[[ Passage, beginning ]]
Complete Works of Ford Madox Ford, page 953
Meredith said, on looking at James’ ‘Jolly Corner’, which led off the prose of the Review:
‘Poor old James. He sets down on paper these mysterious rumblings in his bowels – but who could be expected to understand them?’ So they went on.
With the younger writers it was different. They crowded into my office drawing-room, they quarrelled, shouted. They attended on me like bodyguards when I took my walks abroad. I remember only one dull moment.
Most beautiful and incredibly wealthy ladies who liked to look up to those spirited young creatures and ask them to their dances used to crowd my office. It was rather a handsome large drawing-room in an old house. There were pictures by pre-Raphaelites, old furniture, a rather wonderful carpet. The room was lit from both ends and L-shaped so that if you wanted a moment’s private conversation with anyone you could go round the corner. Miss Thomas, large, very blonde and invariably good tempered, presided over the tea table. Ezra looked after the cakes.
On the dull occasion nothing would go. I had a red-purple velvet divan. It was the gift of my mother so I had to display it. But it was a startling object. On it sat three young men as dumb as milestones. Thomas Hardy remained for the whole afternoon round the corner of that L talking in low tones to the wife of the Bishop of Edinburgh.
[[ Passage, end ]]
[[ Information given, beginning ]]
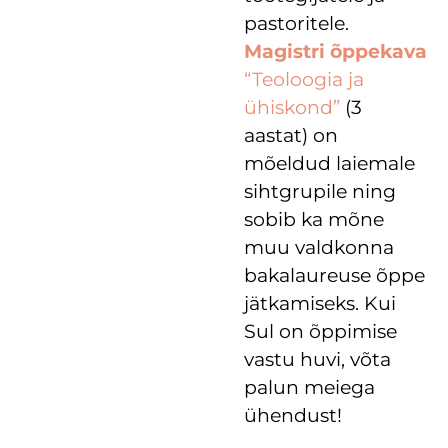
pastoritele.
Magistri õppekava
“Teoloogia ja
ühiskond”
(3
aastat) on
mõeldud laiemale
sihtgrupile ning
sobib ka mõne
muu valdkonna
bakalaureuse õppe
jätkamiseks. Kui
Sul on õppimise
vastu huvi, võta
palun meiega
ühendust!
[[ Information given, end ]]
### What you will do
**1)** List every person the Ford Madox Ford passage names.
**2)** Reproduce every line of the listing word for word, and leave the pictures out.
The Ford Madox Ford passage and the listing come from separate sources.

### Answers for this exercise
**1)** Meredith, James, Miss Thomas, Ezra, Thomas Hardy

**2)**
pastoritele.
Magistri õppekava
“Teoloogia ja
ühiskond”
(3
aastat) on
mõeldud laiemale
sihtgrupile ning
sobib ka mõne
muu valdkonna
bakalaureuse õppe
jätkamiseks. Kui
Sul on õppimise
vastu huvi, võta
palun meiega
ühendust!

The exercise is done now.